### What needs to be done:
Could you filter the records below and keep only the lines with the word "AVENUE"?

### Records supplied:

■ ■ ■ ■ ■ ■ ■

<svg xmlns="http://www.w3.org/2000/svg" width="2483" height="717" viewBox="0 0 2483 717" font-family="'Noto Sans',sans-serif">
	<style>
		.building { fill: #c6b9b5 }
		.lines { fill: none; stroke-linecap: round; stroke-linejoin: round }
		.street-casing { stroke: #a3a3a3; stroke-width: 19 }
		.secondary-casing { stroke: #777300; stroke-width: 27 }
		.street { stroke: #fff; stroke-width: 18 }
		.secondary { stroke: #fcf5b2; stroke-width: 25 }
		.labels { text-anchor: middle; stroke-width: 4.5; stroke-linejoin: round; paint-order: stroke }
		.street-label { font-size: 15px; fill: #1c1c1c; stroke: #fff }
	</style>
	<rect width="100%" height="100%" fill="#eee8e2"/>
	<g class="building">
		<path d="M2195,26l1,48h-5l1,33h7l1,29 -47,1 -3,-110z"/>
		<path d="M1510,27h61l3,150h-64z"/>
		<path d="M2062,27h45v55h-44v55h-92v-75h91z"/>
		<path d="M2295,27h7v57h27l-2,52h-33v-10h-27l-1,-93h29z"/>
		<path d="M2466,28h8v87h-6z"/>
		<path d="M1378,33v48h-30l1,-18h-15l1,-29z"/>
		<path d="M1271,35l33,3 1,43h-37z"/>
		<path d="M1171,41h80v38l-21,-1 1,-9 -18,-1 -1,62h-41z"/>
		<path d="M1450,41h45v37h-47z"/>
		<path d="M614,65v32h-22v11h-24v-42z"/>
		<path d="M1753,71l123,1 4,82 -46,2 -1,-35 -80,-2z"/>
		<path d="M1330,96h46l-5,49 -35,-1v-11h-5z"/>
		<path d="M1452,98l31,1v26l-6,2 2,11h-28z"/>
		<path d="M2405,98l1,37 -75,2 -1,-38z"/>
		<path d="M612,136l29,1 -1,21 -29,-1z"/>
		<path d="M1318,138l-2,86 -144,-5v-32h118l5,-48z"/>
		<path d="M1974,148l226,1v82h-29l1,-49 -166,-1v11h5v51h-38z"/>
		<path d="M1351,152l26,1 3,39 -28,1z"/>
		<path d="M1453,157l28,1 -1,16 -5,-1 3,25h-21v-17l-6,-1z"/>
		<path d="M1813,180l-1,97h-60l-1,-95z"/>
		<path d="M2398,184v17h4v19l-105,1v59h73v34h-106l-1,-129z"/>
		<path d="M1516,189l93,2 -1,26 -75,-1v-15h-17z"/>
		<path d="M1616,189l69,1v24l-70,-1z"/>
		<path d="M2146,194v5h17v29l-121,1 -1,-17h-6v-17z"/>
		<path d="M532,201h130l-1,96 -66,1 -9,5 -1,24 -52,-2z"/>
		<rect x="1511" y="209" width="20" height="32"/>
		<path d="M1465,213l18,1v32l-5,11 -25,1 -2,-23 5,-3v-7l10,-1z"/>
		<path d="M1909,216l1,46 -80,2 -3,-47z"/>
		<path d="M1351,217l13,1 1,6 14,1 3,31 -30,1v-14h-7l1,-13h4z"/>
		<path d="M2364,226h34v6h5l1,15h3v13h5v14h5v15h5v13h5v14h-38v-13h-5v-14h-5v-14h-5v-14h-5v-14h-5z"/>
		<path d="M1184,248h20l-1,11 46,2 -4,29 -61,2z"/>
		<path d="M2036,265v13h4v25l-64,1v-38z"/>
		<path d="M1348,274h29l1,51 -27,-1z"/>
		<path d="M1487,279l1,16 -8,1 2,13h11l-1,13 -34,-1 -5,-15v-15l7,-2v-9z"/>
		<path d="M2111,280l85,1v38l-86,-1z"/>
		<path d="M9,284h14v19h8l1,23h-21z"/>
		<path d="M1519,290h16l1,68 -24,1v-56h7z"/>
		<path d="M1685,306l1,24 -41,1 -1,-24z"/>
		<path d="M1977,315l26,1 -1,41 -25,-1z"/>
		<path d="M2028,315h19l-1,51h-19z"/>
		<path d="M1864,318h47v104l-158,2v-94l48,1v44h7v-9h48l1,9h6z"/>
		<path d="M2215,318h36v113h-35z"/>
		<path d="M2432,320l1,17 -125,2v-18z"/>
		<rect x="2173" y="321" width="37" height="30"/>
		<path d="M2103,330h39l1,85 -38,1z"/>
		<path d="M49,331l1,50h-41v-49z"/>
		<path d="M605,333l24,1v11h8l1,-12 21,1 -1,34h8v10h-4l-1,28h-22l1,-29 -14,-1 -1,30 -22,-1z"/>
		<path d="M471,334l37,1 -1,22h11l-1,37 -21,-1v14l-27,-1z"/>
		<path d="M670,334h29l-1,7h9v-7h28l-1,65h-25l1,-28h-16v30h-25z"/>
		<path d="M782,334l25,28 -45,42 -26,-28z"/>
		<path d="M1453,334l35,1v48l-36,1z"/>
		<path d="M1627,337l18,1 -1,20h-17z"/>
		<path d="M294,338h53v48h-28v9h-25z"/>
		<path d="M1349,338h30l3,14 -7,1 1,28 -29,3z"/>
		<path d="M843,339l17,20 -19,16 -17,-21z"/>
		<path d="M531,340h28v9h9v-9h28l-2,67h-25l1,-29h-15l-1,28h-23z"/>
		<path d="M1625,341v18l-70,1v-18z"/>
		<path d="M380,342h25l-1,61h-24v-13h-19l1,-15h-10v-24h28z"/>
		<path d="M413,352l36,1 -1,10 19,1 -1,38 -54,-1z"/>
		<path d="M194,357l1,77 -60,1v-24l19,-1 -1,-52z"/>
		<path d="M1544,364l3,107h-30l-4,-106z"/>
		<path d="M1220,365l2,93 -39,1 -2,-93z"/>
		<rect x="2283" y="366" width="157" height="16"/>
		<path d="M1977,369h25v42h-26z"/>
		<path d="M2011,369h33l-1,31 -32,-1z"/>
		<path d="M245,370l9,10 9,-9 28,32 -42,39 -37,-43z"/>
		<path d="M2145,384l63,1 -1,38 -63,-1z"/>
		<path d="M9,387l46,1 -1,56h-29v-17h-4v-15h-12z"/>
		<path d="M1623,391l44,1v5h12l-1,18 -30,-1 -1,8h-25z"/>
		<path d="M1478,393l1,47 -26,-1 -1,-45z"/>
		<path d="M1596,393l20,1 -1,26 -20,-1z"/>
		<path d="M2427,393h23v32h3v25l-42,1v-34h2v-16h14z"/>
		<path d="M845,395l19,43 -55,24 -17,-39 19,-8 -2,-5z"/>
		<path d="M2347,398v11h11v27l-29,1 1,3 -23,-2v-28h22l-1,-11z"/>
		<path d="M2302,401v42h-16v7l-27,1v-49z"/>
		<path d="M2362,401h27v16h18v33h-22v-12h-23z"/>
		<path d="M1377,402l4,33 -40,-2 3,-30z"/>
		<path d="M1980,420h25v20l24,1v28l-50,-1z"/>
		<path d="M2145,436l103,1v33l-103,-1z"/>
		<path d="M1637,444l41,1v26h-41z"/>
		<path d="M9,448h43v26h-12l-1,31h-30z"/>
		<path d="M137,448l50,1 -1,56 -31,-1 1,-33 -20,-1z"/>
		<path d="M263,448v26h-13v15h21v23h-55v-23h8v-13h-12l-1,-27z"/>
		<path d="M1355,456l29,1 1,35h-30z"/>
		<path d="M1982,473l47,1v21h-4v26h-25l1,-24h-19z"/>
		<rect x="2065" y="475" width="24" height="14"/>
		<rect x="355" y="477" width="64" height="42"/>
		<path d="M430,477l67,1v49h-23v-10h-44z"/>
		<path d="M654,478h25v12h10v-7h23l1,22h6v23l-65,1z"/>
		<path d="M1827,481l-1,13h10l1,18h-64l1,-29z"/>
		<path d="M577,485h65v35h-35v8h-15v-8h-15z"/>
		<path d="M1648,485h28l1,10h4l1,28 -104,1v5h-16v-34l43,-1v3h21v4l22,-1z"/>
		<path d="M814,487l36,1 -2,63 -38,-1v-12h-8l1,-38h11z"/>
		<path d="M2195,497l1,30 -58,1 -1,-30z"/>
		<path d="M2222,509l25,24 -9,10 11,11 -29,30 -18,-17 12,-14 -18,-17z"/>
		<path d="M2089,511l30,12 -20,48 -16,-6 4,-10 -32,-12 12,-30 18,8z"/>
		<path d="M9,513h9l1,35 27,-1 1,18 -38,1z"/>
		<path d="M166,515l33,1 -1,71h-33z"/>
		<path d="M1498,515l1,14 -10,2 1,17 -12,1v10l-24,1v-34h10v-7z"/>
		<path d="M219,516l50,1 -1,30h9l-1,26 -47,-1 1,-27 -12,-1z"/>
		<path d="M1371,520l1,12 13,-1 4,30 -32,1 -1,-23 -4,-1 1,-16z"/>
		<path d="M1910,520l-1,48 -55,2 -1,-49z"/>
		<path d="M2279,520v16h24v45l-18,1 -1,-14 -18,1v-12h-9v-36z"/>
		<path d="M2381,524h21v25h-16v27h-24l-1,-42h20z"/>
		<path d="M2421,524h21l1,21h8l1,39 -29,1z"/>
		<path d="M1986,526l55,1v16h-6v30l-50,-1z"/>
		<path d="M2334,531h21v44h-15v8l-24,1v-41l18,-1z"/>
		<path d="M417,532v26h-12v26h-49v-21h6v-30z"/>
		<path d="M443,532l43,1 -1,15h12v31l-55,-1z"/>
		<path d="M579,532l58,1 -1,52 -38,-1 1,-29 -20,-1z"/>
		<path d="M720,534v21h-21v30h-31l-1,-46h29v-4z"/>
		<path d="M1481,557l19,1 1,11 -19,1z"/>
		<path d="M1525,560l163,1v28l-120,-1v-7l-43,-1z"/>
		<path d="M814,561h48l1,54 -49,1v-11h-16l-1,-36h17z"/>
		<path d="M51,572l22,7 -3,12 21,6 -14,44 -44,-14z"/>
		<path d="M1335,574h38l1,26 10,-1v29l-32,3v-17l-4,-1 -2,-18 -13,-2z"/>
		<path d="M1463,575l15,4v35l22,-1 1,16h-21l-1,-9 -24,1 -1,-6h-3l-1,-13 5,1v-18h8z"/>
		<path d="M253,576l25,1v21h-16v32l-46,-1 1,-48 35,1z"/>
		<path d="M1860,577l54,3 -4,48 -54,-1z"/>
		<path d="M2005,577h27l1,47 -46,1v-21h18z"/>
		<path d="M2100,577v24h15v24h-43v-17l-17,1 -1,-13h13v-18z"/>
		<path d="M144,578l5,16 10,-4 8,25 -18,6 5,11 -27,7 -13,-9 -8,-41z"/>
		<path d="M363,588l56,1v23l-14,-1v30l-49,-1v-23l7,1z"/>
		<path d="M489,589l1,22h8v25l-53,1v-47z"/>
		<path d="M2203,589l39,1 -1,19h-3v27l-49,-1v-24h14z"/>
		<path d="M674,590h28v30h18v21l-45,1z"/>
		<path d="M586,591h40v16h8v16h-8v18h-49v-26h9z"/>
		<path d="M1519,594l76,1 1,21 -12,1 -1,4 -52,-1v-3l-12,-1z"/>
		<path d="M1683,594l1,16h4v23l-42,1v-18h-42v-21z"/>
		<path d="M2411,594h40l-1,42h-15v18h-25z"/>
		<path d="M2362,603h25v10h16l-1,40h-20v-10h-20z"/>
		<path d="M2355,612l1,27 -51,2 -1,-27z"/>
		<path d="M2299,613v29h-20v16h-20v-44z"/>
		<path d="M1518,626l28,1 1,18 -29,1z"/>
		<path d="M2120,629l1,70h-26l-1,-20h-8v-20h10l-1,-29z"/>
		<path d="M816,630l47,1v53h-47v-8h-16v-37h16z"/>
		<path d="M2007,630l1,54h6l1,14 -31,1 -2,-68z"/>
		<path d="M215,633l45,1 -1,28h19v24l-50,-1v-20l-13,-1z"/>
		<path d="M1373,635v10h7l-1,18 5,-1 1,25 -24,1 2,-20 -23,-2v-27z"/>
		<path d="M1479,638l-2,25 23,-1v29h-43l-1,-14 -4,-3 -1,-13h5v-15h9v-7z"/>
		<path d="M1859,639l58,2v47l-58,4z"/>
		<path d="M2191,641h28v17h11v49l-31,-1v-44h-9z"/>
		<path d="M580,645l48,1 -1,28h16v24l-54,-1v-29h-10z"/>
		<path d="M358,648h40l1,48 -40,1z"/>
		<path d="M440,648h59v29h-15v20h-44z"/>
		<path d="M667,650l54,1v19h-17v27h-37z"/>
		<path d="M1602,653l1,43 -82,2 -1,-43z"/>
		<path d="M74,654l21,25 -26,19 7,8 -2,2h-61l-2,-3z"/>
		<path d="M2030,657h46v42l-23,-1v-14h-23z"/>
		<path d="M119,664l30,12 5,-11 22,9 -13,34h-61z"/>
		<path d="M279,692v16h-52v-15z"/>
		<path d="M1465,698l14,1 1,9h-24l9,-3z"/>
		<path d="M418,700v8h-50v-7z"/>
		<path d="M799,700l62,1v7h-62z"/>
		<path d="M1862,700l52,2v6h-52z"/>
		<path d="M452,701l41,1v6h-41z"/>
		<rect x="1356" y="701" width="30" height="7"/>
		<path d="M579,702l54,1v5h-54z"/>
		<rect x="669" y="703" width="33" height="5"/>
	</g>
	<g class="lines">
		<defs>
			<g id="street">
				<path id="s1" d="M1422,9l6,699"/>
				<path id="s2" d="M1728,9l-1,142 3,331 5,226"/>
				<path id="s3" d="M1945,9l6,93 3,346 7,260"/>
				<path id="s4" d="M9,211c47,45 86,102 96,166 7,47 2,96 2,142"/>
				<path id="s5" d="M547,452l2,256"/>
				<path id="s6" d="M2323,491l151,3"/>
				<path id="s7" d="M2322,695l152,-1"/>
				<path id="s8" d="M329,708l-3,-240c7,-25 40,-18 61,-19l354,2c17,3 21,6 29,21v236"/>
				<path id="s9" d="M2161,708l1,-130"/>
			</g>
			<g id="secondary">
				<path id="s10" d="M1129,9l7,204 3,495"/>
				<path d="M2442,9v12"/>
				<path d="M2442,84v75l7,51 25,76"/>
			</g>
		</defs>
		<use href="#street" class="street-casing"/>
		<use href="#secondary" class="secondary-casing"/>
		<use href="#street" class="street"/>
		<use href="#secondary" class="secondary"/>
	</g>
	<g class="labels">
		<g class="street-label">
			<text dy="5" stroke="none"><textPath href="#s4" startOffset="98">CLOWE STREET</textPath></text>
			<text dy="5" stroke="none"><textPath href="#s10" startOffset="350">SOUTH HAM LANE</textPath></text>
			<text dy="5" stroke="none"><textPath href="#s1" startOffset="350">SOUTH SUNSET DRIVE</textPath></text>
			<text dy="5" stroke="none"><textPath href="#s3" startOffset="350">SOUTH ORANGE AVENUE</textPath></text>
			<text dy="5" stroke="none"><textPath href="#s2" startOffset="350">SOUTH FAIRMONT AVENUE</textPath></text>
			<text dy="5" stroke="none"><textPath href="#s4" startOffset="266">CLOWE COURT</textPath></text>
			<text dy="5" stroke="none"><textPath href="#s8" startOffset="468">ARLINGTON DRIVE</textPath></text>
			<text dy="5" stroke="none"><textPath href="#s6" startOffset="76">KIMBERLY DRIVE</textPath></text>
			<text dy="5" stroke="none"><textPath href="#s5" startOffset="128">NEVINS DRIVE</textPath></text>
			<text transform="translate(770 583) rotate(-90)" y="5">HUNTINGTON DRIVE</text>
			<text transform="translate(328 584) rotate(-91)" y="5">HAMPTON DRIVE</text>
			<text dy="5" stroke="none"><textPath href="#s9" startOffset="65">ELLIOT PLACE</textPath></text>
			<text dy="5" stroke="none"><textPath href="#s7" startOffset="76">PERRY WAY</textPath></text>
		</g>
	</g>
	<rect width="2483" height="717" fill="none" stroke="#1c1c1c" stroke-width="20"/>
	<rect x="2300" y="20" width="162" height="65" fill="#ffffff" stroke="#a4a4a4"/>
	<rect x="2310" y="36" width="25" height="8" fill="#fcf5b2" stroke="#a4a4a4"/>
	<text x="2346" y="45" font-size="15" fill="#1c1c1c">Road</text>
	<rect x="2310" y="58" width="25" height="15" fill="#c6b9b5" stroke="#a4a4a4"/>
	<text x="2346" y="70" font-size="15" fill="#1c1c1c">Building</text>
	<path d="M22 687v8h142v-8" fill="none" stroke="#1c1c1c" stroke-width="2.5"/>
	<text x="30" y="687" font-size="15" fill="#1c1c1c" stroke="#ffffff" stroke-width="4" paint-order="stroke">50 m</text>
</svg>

■ ■ ■ ■ ■ ■ ■

### Result of this task:
			<text dy="5" stroke="none"><textPath href="#s3" startOffset="350">SOUTH ORANGE AVENUE</textPath></text>
			<text dy="5" stroke="none"><textPath href="#s2" startOffset="350">SOUTH FAIRMONT AVENUE</textPath></text>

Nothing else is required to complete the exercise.